[[ The input open ]]

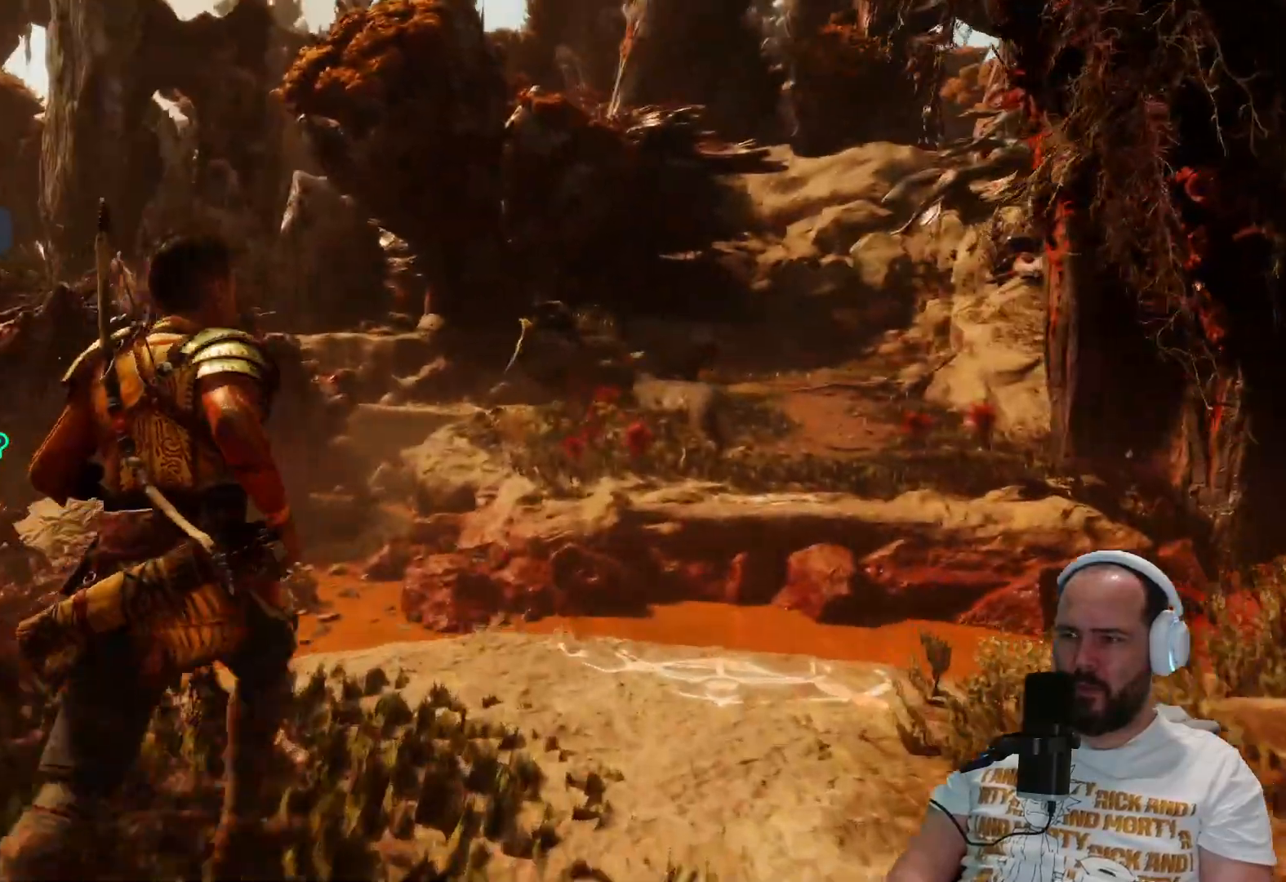
{"dt_ms": 500, "buttons": ["CIRCLE"], "left_stick": "up", "right_stick": "center", "events": [[317, "CIRCLE", "down"]]}
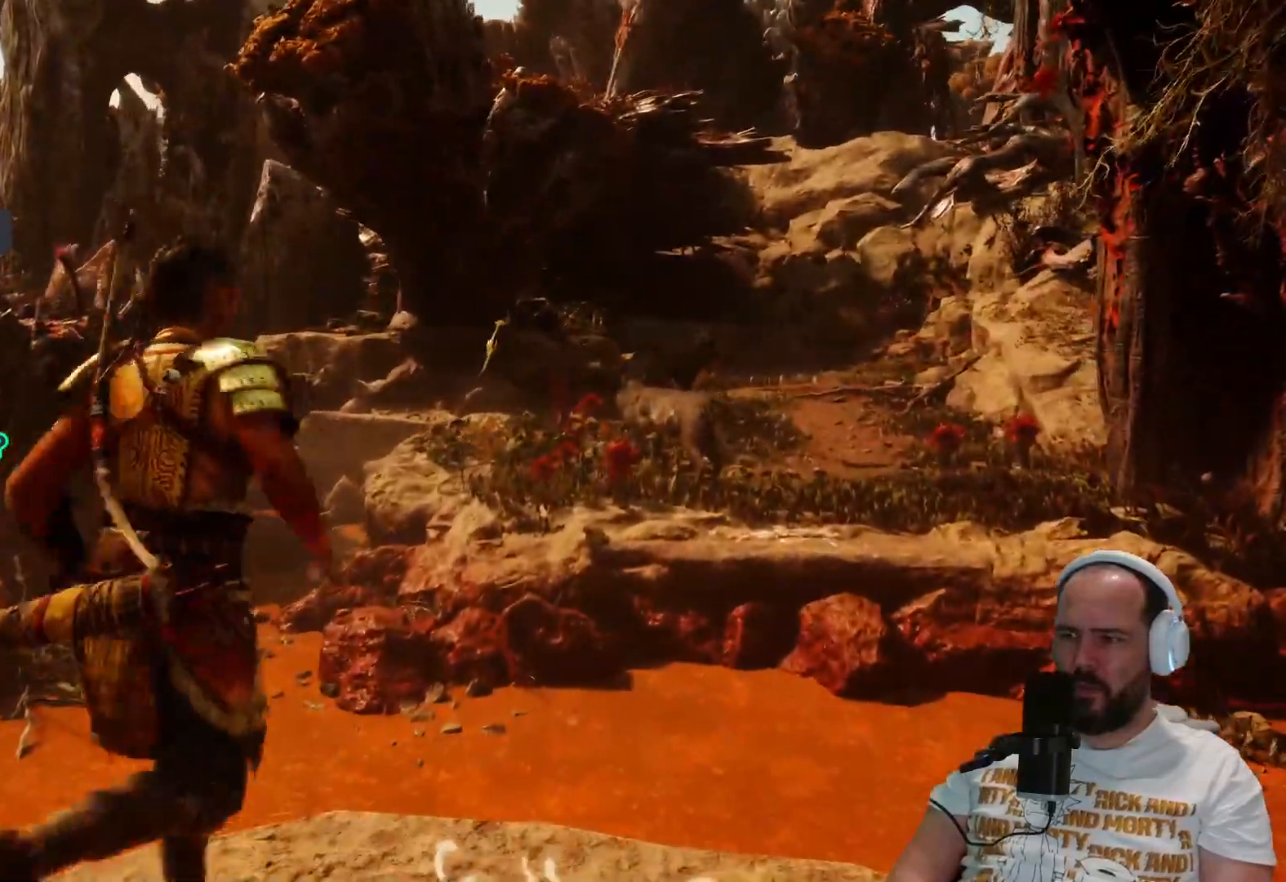
{"dt_ms": 1000, "buttons": [], "left_stick": "up-right", "right_stick": "center"}
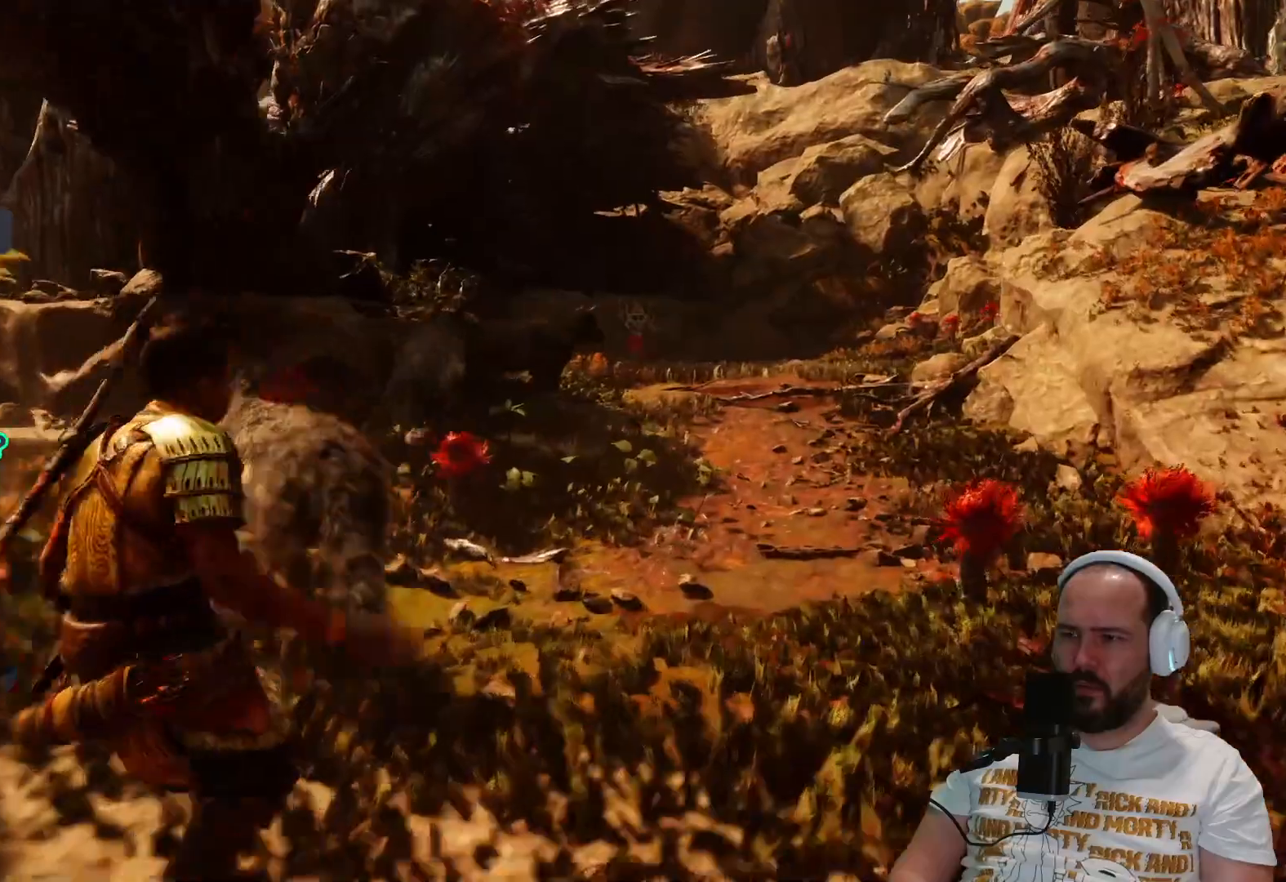
{"dt_ms": 500, "buttons": [], "left_stick": "up-right", "right_stick": "center"}
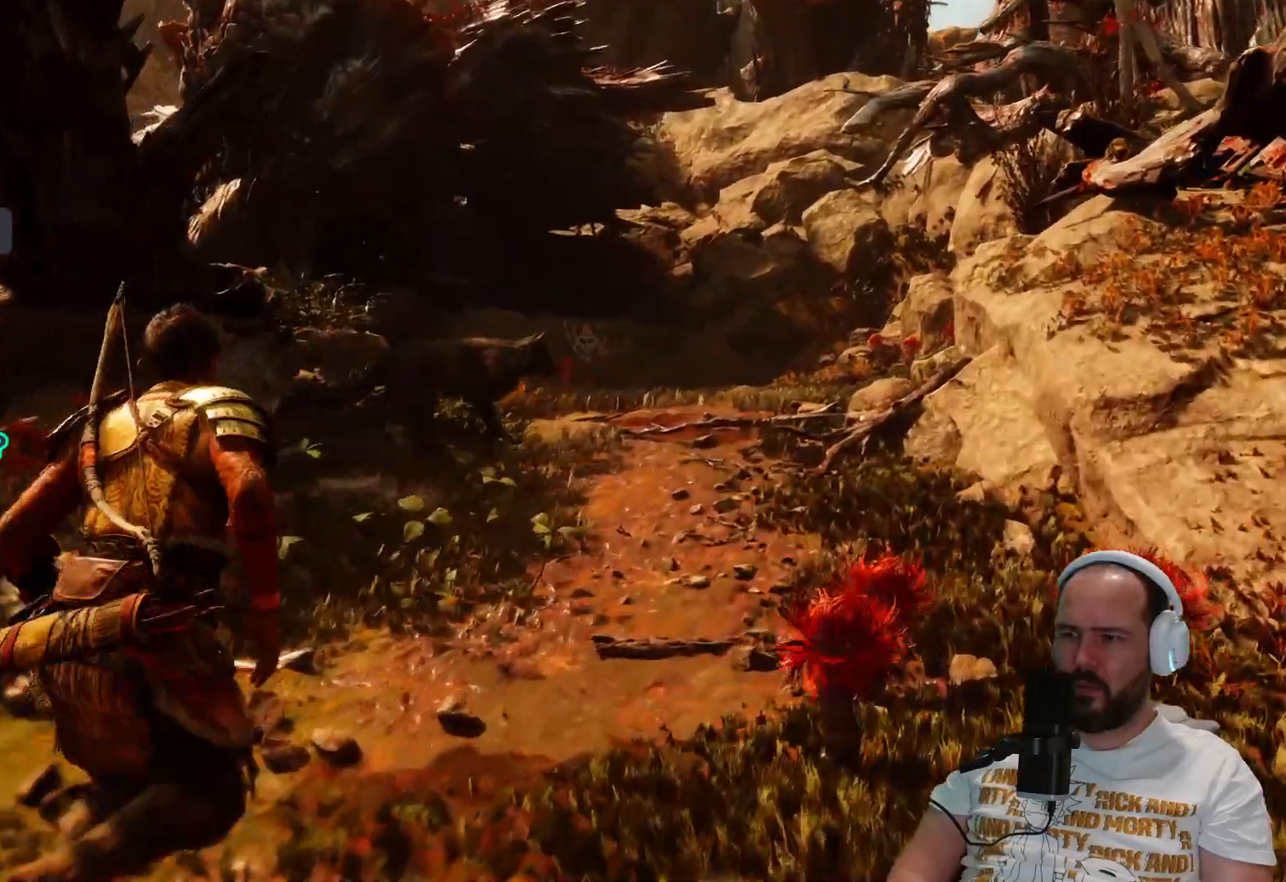
{"dt_ms": 500, "buttons": [], "left_stick": "up-right", "right_stick": "center", "events": [[67, "R1", "down"], [117, "R1", "up"]]}
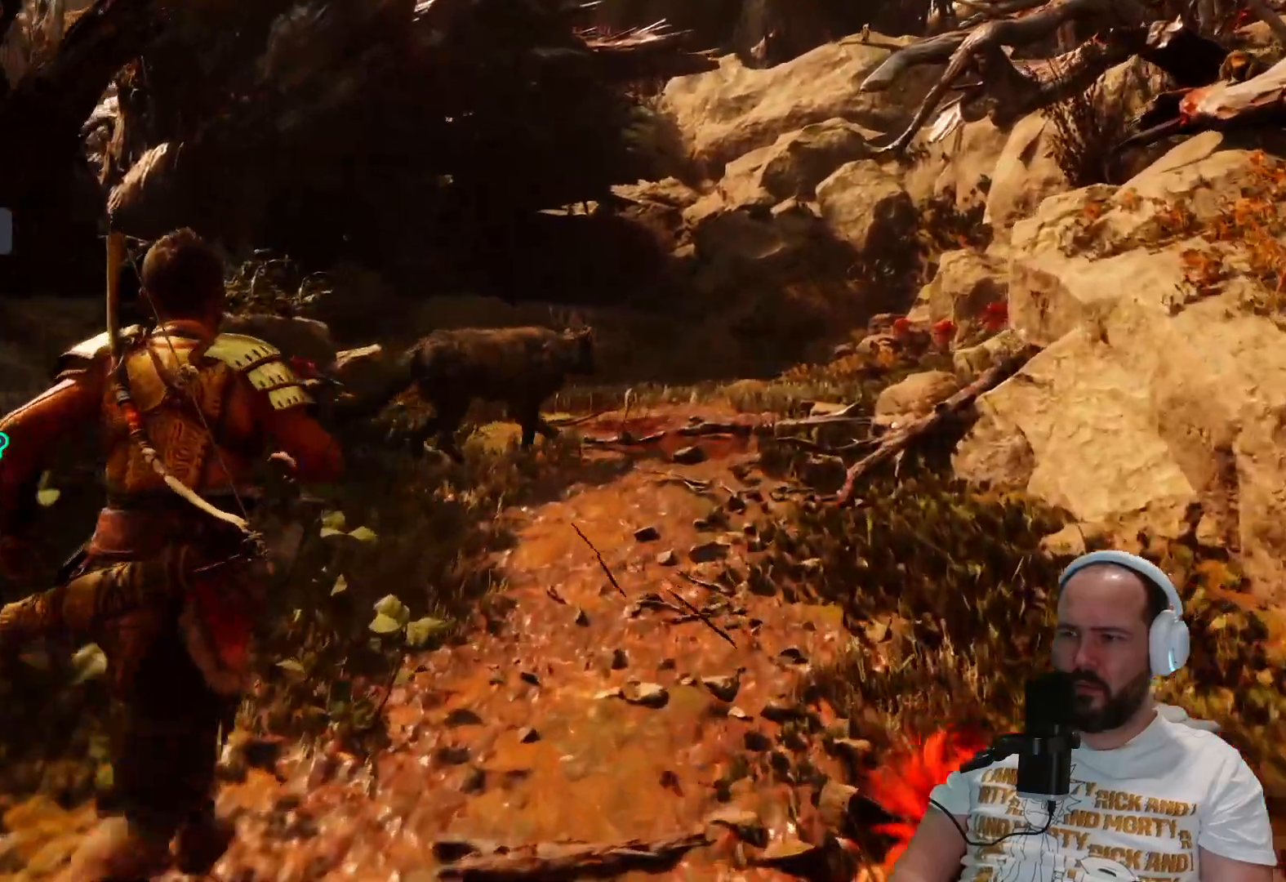
{"dt_ms": 500, "buttons": [], "left_stick": "up-right", "right_stick": "right", "events": [[483, "right_stick", "right"]]}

[[ The input closed ]]

What's needed is an exact copy of every entry, minus the pictures.

{"dt_ms": 500, "buttons": ["CIRCLE"], "left_stick": "up", "right_stick": "center", "events": [[317, "CIRCLE", "down"]]}
{"dt_ms": 1000, "buttons": [], "left_stick": "up-right", "right_stick": "center"}
{"dt_ms": 500, "buttons": [], "left_stick": "up-right", "right_stick": "center"}
{"dt_ms": 500, "buttons": [], "left_stick": "up-right", "right_stick": "center", "events": [[67, "R1", "down"], [117, "R1", "up"]]}
{"dt_ms": 500, "buttons": [], "left_stick": "up-right", "right_stick": "right", "events": [[483, "right_stick", "right"]]}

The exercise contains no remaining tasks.